___ Entries provided ___
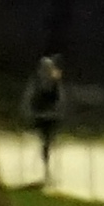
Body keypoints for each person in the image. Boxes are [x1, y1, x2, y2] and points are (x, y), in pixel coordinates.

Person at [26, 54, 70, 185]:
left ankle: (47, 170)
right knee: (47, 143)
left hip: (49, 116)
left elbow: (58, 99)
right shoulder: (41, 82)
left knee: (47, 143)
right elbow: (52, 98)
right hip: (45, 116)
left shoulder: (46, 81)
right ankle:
___
Prompt: Transcribe the records above exactly, leaving every picture out of the copy.

Answer space:
Body keypoints for each person in the image. Boxes are [x1, y1, x2, y2] and points are (x, y), in pixel coordinates.

Person at [26, 54, 70, 185]:
left ankle: (47, 170)
right knee: (47, 143)
left hip: (49, 116)
left elbow: (58, 99)
right shoulder: (41, 82)
left knee: (47, 143)
right elbow: (52, 98)
right hip: (45, 116)
left shoulder: (46, 81)
right ankle:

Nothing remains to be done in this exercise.